Print the records below exactly, starting at the first line and stopping after the line that contains "(at 16.744 9.6)". Leave out any pictures.

»»

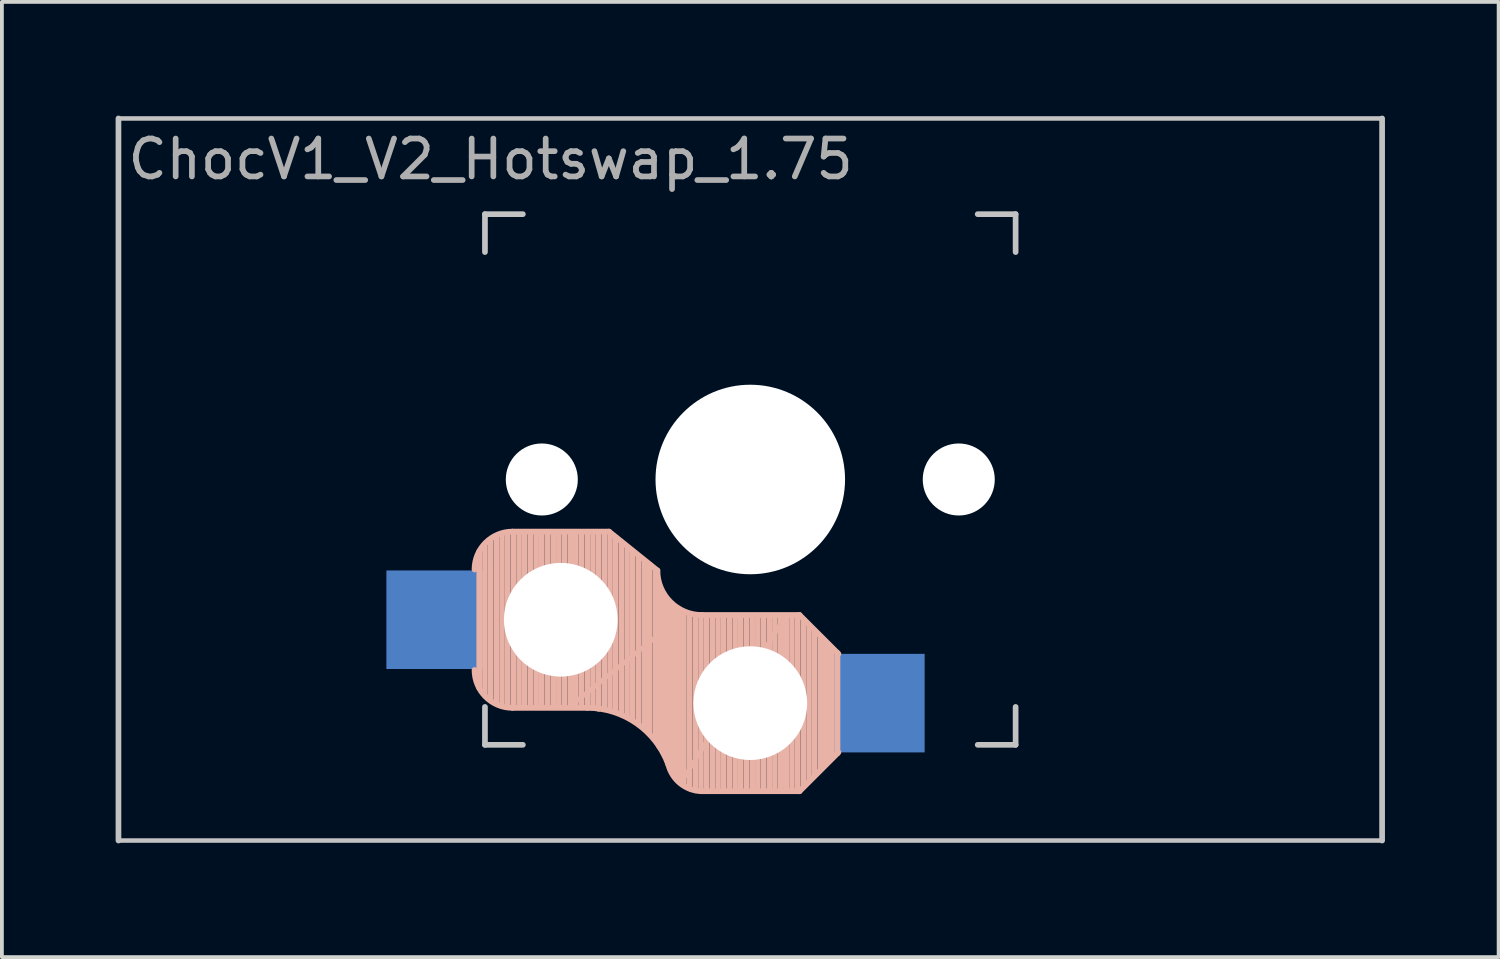
<source format=kicad_pcb>
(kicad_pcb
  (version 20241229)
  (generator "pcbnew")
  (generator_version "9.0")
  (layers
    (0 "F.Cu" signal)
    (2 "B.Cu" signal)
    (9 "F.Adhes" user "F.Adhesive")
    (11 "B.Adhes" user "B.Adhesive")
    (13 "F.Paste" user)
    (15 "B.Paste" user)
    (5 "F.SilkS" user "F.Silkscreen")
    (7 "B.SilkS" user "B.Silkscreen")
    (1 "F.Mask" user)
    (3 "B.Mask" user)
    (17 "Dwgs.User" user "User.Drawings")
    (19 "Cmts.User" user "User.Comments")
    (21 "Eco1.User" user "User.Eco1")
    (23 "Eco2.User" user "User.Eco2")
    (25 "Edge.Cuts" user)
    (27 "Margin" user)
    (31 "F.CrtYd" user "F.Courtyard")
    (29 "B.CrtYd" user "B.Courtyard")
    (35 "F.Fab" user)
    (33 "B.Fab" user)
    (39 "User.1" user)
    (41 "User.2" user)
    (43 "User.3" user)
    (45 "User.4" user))
  (footprint "ChocV1_V2_Hotswap_1.75"
    (layer "F.Cu")
    (at 16.744 9.6)
    (property "Reference" "ChocV1_V2_Hotswap_1.75" (at -6.85 -8.45 0) (layer "F.Fab") (effects (font (size 1 1) (thickness 0.15))))
    (attr through_hole)
    (fp_line (start -7.15 5.5) (end -7.15 1.9) (stroke (width 0.15) (type solid)) (layer "B.SilkS"))
    (fp_line (start -7 5.7) (end -7 1.7) (stroke (width 0.15) (type solid)) (layer "B.SilkS"))
    (fp_line (start -6.85 5.8) (end -6.85 1.6) (stroke (width 0.15) (type solid)) (layer "B.SilkS"))
    (fp_line (start -6.7 5.9) (end -6.7 1.5) (stroke (width 0.15) (type solid)) (layer "B.SilkS"))
    (fp_line (start -6.55 5.95) (end -6.55 1.45) (stroke (width 0.15) (type solid)) (layer "B.SilkS"))
    (fp_line (start -6.4 6) (end -6.4 1.45) (stroke (width 0.15) (type solid)) (layer "B.SilkS"))
    (fp_line (start -6.25 6) (end -6.25 1.4) (stroke (width 0.15) (type solid)) (layer "B.SilkS"))
    (fp_line (start -6.1 6) (end -6.1 1.4) (stroke (width 0.15) (type solid)) (layer "B.SilkS"))
    (fp_line (start -5.95 6) (end -5.95 1.4) (stroke (width 0.15) (type solid)) (layer "B.SilkS"))
    (fp_line (start -5.8 6) (end -5.8 1.4) (stroke (width 0.15) (type solid)) (layer "B.SilkS"))
    (fp_line (start -5.65 6) (end -5.65 1.4) (stroke (width 0.15) (type solid)) (layer "B.SilkS"))
    (fp_line (start -5.5 6) (end -5.5 1.4) (stroke (width 0.15) (type solid)) (layer "B.SilkS"))
    (fp_line (start -5.35 6) (end -5.35 1.4) (stroke (width 0.15) (type solid)) (layer "B.SilkS"))
    (fp_line (start -5.2 6) (end -5.2 1.4) (stroke (width 0.15) (type solid)) (layer "B.SilkS"))
    (fp_line (start -5.05 6) (end -5.05 1.4) (stroke (width 0.15) (type solid)) (layer "B.SilkS"))
    (fp_line (start -4.9 6) (end -4.9 1.4) (stroke (width 0.15) (type solid)) (layer "B.SilkS"))
    (fp_line (start -4.75 6) (end -4.75 1.4) (stroke (width 0.15) (type solid)) (layer "B.SilkS"))
    (fp_line (start -4.65 5.9) (end -4.65 1.4) (stroke (width 0.12) (type solid)) (layer "B.SilkS"))
    (fp_line (start -4.6 6) (end -4.6 1.4) (stroke (width 0.15) (type solid)) (layer "B.SilkS"))
    (fp_line (start -4.45 6) (end -4.45 1.4) (stroke (width 0.15) (type solid)) (layer "B.SilkS"))
    (fp_line (start -4.3 6) (end -4.3 1.4) (stroke (width 0.15) (type solid)) (layer "B.SilkS"))
    (fp_line (start -4.3 6.025) (end -6.275 6.025) (stroke (width 0.15) (type solid)) (layer "B.SilkS"))
    (fp_line (start -4.15 6) (end -4.15 1.45) (stroke (width 0.15) (type solid)) (layer "B.SilkS"))
    (fp_line (start -4 6.05) (end -4 1.4) (stroke (width 0.15) (type solid)) (layer "B.SilkS"))
    (fp_line (start -3.85 6.05) (end -3.85 1.4) (stroke (width 0.15) (type solid)) (layer "B.SilkS"))
    (fp_line (start -3.725 1.375) (end -6.275 1.375) (stroke (width 0.15) (type solid)) (layer "B.SilkS"))
    (fp_line (start -3.725 1.375) (end -2.45 2.4) (stroke (width 0.15) (type solid)) (layer "B.SilkS"))
    (fp_line (start -3.7 6.05) (end -3.7 1.45) (stroke (width 0.15) (type solid)) (layer "B.SilkS"))
    (fp_line (start -3.55 6.1) (end -3.55 1.55) (stroke (width 0.15) (type solid)) (layer "B.SilkS"))
    (fp_line (start -3.4 6.2) (end -3.4 1.65) (stroke (width 0.15) (type solid)) (layer "B.SilkS"))
    (fp_line (start -3.25 6.25) (end -3.25 1.8) (stroke (width 0.15) (type solid)) (layer "B.SilkS"))
    (fp_line (start -3.1 6.35) (end -3.1 1.9) (stroke (width 0.15) (type solid)) (layer "B.SilkS"))
    (fp_line (start -2.95 6.45) (end -2.95 2.05) (stroke (width 0.15) (type solid)) (layer "B.SilkS"))
    (fp_line (start -2.8 6.55) (end -2.8 2.15) (stroke (width 0.15) (type solid)) (layer "B.SilkS"))
    (fp_line (start -2.65 6.7) (end -2.65 2.25) (stroke (width 0.15) (type solid)) (layer "B.SilkS"))
    (fp_line (start -2.5 6.85) (end -2.5 2.4) (stroke (width 0.15) (type solid)) (layer "B.SilkS"))
    (fp_line (start -2.4 7.05) (end -2.4 2.9) (stroke (width 0.15) (type solid)) (layer "B.SilkS"))
    (fp_line (start -2.3 7.2) (end -2.3 3.05) (stroke (width 0.15) (type solid)) (layer "B.SilkS"))
    (fp_line (start -2.2 7.4) (end -2.2 3.25) (stroke (width 0.15) (type solid)) (layer "B.SilkS"))
    (fp_line (start -2.1 7.55) (end -2.1 3.35) (stroke (width 0.15) (type solid)) (layer "B.SilkS"))
    (fp_line (start -2 7.8) (end -2 3.4) (stroke (width 0.15) (type solid)) (layer "B.SilkS"))
    (fp_line (start -1.9 7.95) (end -1.9 3.45) (stroke (width 0.15) (type solid)) (layer "B.SilkS"))
    (fp_line (start -1.8 3.6) (end -4.65 5.9) (stroke (width 0.12) (type solid)) (layer "B.SilkS"))
    (fp_line (start -1.8 7.95) (end -1.8 3.6) (stroke (width 0.12) (type solid)) (layer "B.SilkS"))
    (fp_line (start -1.75 8.05) (end -1.75 3.5) (stroke (width 0.15) (type solid)) (layer "B.SilkS"))
    (fp_line (start -1.6 8.15) (end -1.6 3.6) (stroke (width 0.15) (type solid)) (layer "B.SilkS"))
    (fp_line (start -1.45 8.2) (end -1.45 3.6) (stroke (width 0.15) (type solid)) (layer "B.SilkS"))
    (fp_line (start -1.3 8.2) (end -1.3 3.6) (stroke (width 0.15) (type solid)) (layer "B.SilkS"))
    (fp_line (start -1.15 8.2) (end -1.15 3.65) (stroke (width 0.15) (type solid)) (layer "B.SilkS"))
    (fp_line (start -1 8.2) (end -1 3.6) (stroke (width 0.15) (type solid)) (layer "B.SilkS"))
    (fp_line (start -0.85 8.2) (end -0.85 3.6) (stroke (width 0.15) (type solid)) (layer "B.SilkS"))
    (fp_line (start -0.7 8.2) (end -0.7 3.6) (stroke (width 0.15) (type solid)) (layer "B.SilkS"))
    (fp_line (start -0.55 8.2) (end -0.55 3.6) (stroke (width 0.15) (type solid)) (layer "B.SilkS"))
    (fp_line (start -0.4 8.2) (end -0.4 3.6) (stroke (width 0.15) (type solid)) (layer "B.SilkS"))
    (fp_line (start -0.25 8.2) (end -0.25 3.6) (stroke (width 0.15) (type solid)) (layer "B.SilkS"))
    (fp_line (start -0.1 8.2) (end -0.1 3.6) (stroke (width 0.15) (type solid)) (layer "B.SilkS"))
    (fp_line (start 0.05 8.2) (end 0.05 3.6) (stroke (width 0.15) (type solid)) (layer "B.SilkS"))
    (fp_line (start 0.2 8.2) (end 0.2 3.6) (stroke (width 0.15) (type solid)) (layer "B.SilkS"))
    (fp_line (start 0.35 8.2) (end 0.35 3.6) (stroke (width 0.15) (type solid)) (layer "B.SilkS"))
    (fp_line (start 0.5 8.2) (end 0.5 3.6) (stroke (width 0.15) (type solid)) (layer "B.SilkS"))
    (fp_line (start 0.65 8.2) (end 0.65 3.6) (stroke (width 0.15) (type solid)) (layer "B.SilkS"))
    (fp_line (start 0.8 8.2) (end 0.8 3.6) (stroke (width 0.15) (type solid)) (layer "B.SilkS"))
    (fp_line (start 0.9 3.65) (end -1.8 7.95) (stroke (width 0.12) (type solid)) (layer "B.SilkS"))
    (fp_line (start 0.9 8.1) (end 0.9 3.65) (stroke (width 0.12) (type solid)) (layer "B.SilkS"))
    (fp_line (start 0.95 8.2) (end 0.95 3.6) (stroke (width 0.15) (type solid)) (layer "B.SilkS"))
    (fp_line (start 1.1 8.2) (end 1.1 3.6) (stroke (width 0.15) (type solid)) (layer "B.SilkS"))
    (fp_line (start 1.25 8.2) (end 1.25 3.6) (stroke (width 0.15) (type solid)) (layer "B.SilkS"))
    (fp_line (start 1.3 3.575) (end -1.275 3.575) (stroke (width 0.15) (type solid)) (layer "B.SilkS"))
    (fp_line (start 1.3 3.575) (end 2.325 4.6) (stroke (width 0.15) (type solid)) (layer "B.SilkS"))
    (fp_line (start 1.3 8.225) (end -1.3 8.225) (stroke (width 0.15) (type solid)) (layer "B.SilkS"))
    (fp_line (start 1.3 8.225) (end 2.325 7.2) (stroke (width 0.15) (type solid)) (layer "B.SilkS"))
    (fp_line (start 1.4 8.1) (end 1.4 3.7) (stroke (width 0.15) (type solid)) (layer "B.SilkS"))
    (fp_line (start 1.55 7.95) (end 1.55 3.85) (stroke (width 0.15) (type solid)) (layer "B.SilkS"))
    (fp_line (start 1.7 7.8) (end 1.7 4) (stroke (width 0.15) (type solid)) (layer "B.SilkS"))
    (fp_line (start 1.85 7.65) (end 1.85 4.15) (stroke (width 0.15) (type solid)) (layer "B.SilkS"))
    (fp_line (start 1.95 7.55) (end 1.95 4.25) (stroke (width 0.15) (type solid)) (layer "B.SilkS"))
    (fp_line (start 2.05 7.45) (end 2.05 4.35) (stroke (width 0.15) (type solid)) (layer "B.SilkS"))
    (fp_line (start 2.15 7.35) (end 2.15 4.45) (stroke (width 0.15) (type solid)) (layer "B.SilkS"))
    (fp_line (start 2.3 4.575) (end 2.3 7.225) (stroke (width 0.15) (type solid)) (layer "B.SilkS"))
    (fp_arc (start -7.275 2.375) (mid -6.982107 1.667893) (end -6.275 1.375) (stroke (width 0.15) (type solid)) (layer "B.SilkS"))
    (fp_arc (start -6.275 6.025) (mid -6.982107 5.732107) (end -7.275 5.025) (stroke (width 0.15) (type solid)) (layer "B.SilkS"))
    (fp_arc (start -4.3 6.025) (mid -2.995114 6.436429) (end -2.162199 7.521904) (stroke (width 0.15) (type solid)) (layer "B.SilkS"))
    (fp_arc (start -1.300995 8.223791) (mid -1.848284 8.016021) (end -2.162199 7.521904) (stroke (width 0.15) (type solid)) (layer "B.SilkS"))
    (fp_arc (start -1.275 3.575) (mid -2.10585 3.23085) (end -2.45 2.4) (stroke (width 0.15) (type solid)) (layer "B.SilkS"))
    (fp_line (start -16.669 -9.525) (end 16.669 -9.525) (stroke (width 0.12) (type solid)) (layer "Dwgs.User"))
    (fp_line (start -16.669 9.525) (end -16.669 -9.525) (stroke (width 0.15) (type solid)) (layer "Dwgs.User"))
    (fp_line (start -16.669 9.525) (end 16.669 9.525) (stroke (width 0.12) (type solid)) (layer "Dwgs.User"))
    (fp_line (start -7 -7) (end -6 -7) (stroke (width 0.15) (type solid)) (layer "Dwgs.User"))
    (fp_line (start -7 -6) (end -7 -7) (stroke (width 0.15) (type solid)) (layer "Dwgs.User"))
    (fp_line (start -7 7) (end -7 6) (stroke (width 0.15) (type solid)) (layer "Dwgs.User"))
    (fp_line (start -6 7) (end -7 7) (stroke (width 0.15) (type solid)) (layer "Dwgs.User"))
    (fp_line (start 6 7) (end 7 7) (stroke (width 0.15) (type solid)) (layer "Dwgs.User"))
    (fp_line (start 7 -7) (end 6 -7) (stroke (width 0.15) (type solid)) (layer "Dwgs.User"))
    (fp_line (start 7 -6) (end 7 -7) (stroke (width 0.15) (type solid)) (layer "Dwgs.User"))
    (fp_line (start 7 7) (end 7 6) (stroke (width 0.15) (type solid)) (layer "Dwgs.User"))
    (fp_line (start 16.669 -9.525) (end 16.669 9.525) (stroke (width 0.15) (type solid)) (layer "Dwgs.User"))
    (pad "" np_thru_hole circle (at -5.5 0 90) (size 1.9 1.9) (drill 1.9) (layers "*.Cu"))
    (pad "" np_thru_hole circle (at -5 3.7 90) (size 3 3) (drill 3) (layers "*.Cu" "*.Mask"))
    (pad "" np_thru_hole circle (at 0 0 90) (size 5 5) (drill 5) (layers "*.Cu"))
    (pad "" np_thru_hole circle (at 0 5.9 90) (size 3 3) (drill 3) (layers "*.Cu" "*.Mask"))
    (pad "" np_thru_hole circle (at 5.5 0 90) (size 1.9 1.9) (drill 1.9) (layers "*.Cu"))
    (pad "1" smd rect (at -8.3 3.7 180) (size 2.6 2.6) (layers "B.Cu" "B.Mask" "B.Paste"))
    (pad "2" smd rect (at 3.3 5.9 180) (size 2.6 2.6) (layers "B.Cu" "B.Mask" "B.Paste")))
  (gr_rect
    (start -3 -3)
    (end 36.487 22.2)
    (stroke (width 0.1) (type default))
    (fill no)
    (layer "Edge.Cuts")))
</source>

««

* **Output**
<source format=kicad_pcb>
(kicad_pcb
  (version 20241229)
  (generator "pcbnew")
  (generator_version "9.0")
  (layers
    (0 "F.Cu" signal)
    (2 "B.Cu" signal)
    (9 "F.Adhes" user "F.Adhesive")
    (11 "B.Adhes" user "B.Adhesive")
    (13 "F.Paste" user)
    (15 "B.Paste" user)
    (5 "F.SilkS" user "F.Silkscreen")
    (7 "B.SilkS" user "B.Silkscreen")
    (1 "F.Mask" user)
    (3 "B.Mask" user)
    (17 "Dwgs.User" user "User.Drawings")
    (19 "Cmts.User" user "User.Comments")
    (21 "Eco1.User" user "User.Eco1")
    (23 "Eco2.User" user "User.Eco2")
    (25 "Edge.Cuts" user)
    (27 "Margin" user)
    (31 "F.CrtYd" user "F.Courtyard")
    (29 "B.CrtYd" user "B.Courtyard")
    (35 "F.Fab" user)
    (33 "B.Fab" user)
    (39 "User.1" user)
    (41 "User.2" user)
    (43 "User.3" user)
    (45 "User.4" user))
  (footprint "ChocV1_V2_Hotswap_1.75"
    (layer "F.Cu")
    (at 16.744 9.6)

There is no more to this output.